Le festivisme, c'est cette tendance à ne plus prendre l'existence que sur le mode maximaliste maximalisable à-maximaliser, de la fête. Mais une fête très spécifique.

C'est-à-dire qu'il n'est rien de plus humain que les motions festives - cela dit pas plus ni moins humaines que d'autres, - où la fête aura toujours eu dans l'Histoire universelle, un caractère exceptionnel. Or, c'était ce caractère exceptionnel qui la faisait si attrayante, même pas encore forcément dans ses tons carnavalesques où l'ordre social était renversé, sens dessus dessus, mais bien dans toutes ces nuances cérémonieuses, rituelles, expansives, jouissives. Notez d'ailleurs à ce titre qu'avec pute, prêtre est "le plus vieux métier du monde", et la fête en réalisa régulièrement la synthèse, toujours encore fascinante dans le dernier Stanley Kubrick, Eyes wide shut, par exemple :
 

Jusque là tout va pour le mieux dans le plus humain des mondes possibles, et Mircea Eliade, Marcel Mauss ou Georges Bataille, ou autres anthropologues et philosophes assimilés, vous renseigneront assez bien sur cette réalité du fait religieux-sexuel ou sexuel-religieux comme tréfondamental à la fête humaine, avec en sus les carnavals qui vous renversent complètement l'ordre social (Mikhaïl Bakhtine à l'appui) le temps de leur célébration.
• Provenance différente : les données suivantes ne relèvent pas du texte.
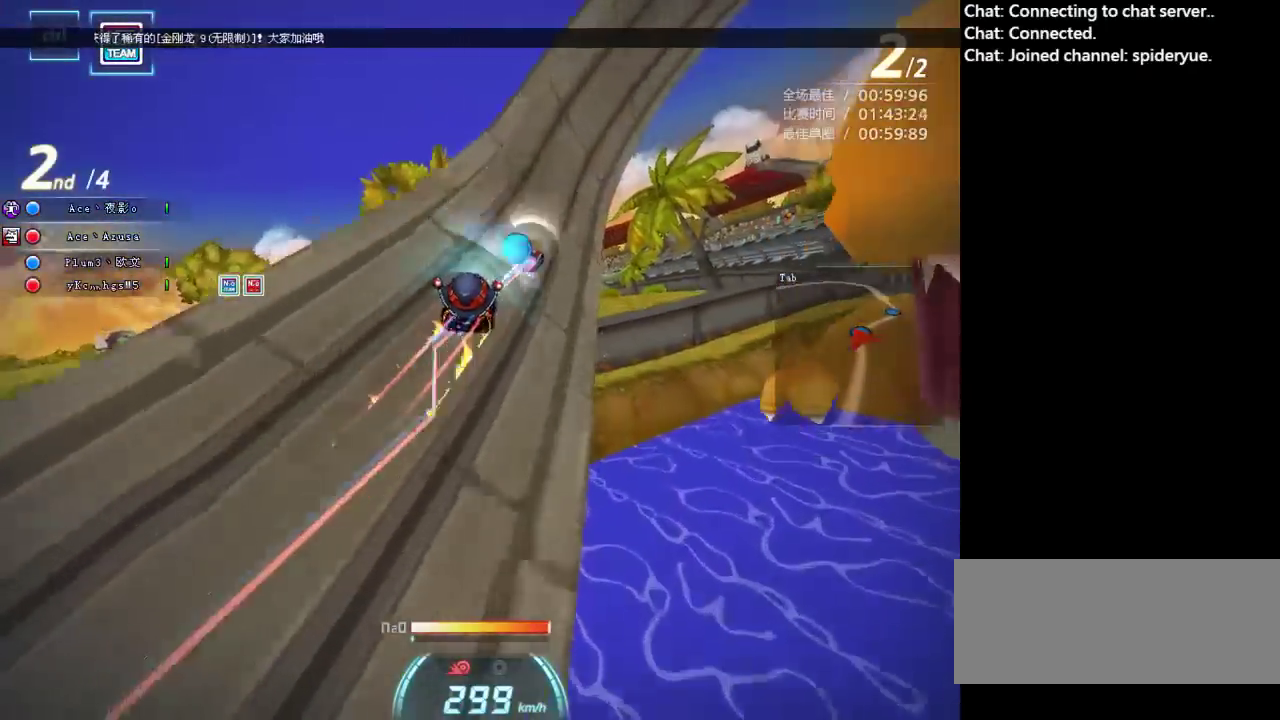
{"keys": ["up"], "events": [[67, "ctrl", "up"], [150, "ctrl", "down"], [267, "ctrl", "up"], [350, "ctrl", "down"], [383, "right", "down"], [467, "ctrl", "up"], [500, "right", "up"]]}
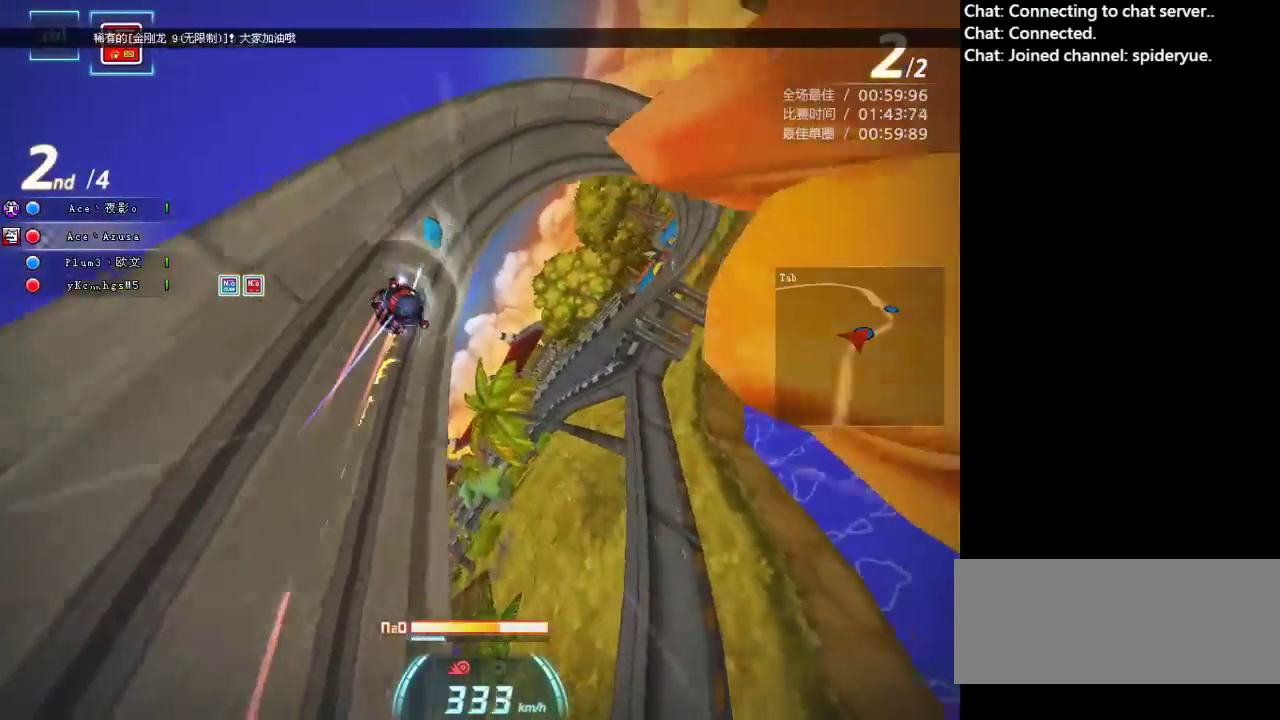
{"keys": ["left", "up"], "events": [[33, "ctrl", "down"], [150, "ctrl", "up"], [300, "left", "down"]]}
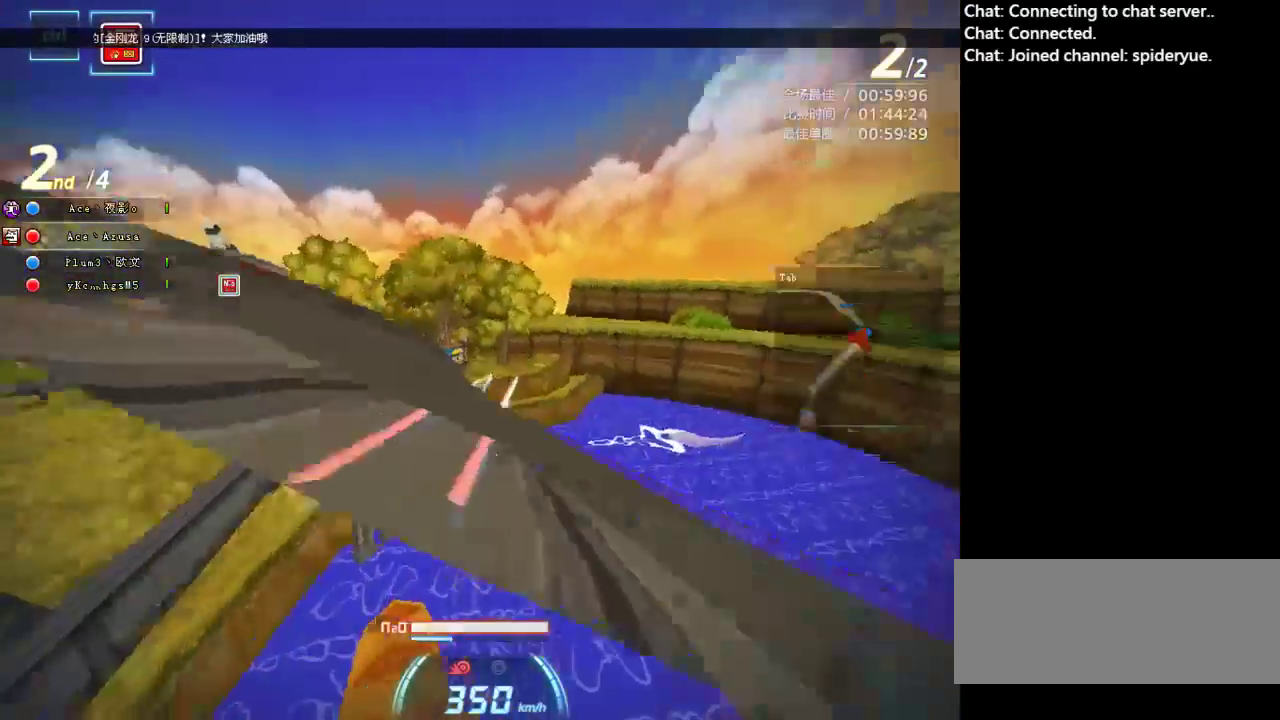
{"keys": ["left", "up"], "events": []}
A quoi bien sûr ajoutons les baptêmes, les fiançailles, les mariages, les noces, les enterrements (qui dans certaines cultures prennent des tons dispendieux), ainsi que les bals et autres salons, qui tous font état d'un luxe, d'un abus et d'un excès (d'une Part maudite, dirait Georges Bataille) où l'économie n'apparaît jamais que comme ce qui permet la fête, et où la fête (le luxe, l'abus, l'excès) n'apparaît jamais que comme la légitimation et la justification de l'économie, en tant que fin. Tout ce qui, en sus, ferait dire à Friedrich Nietzsche qu'il y a évidemment toujours des maîtres, et toujours des esclaves, c'est ainsi, et où de nos jours les maîtres (sociologiquement parlant donc) sont de ces festifs perpétuels.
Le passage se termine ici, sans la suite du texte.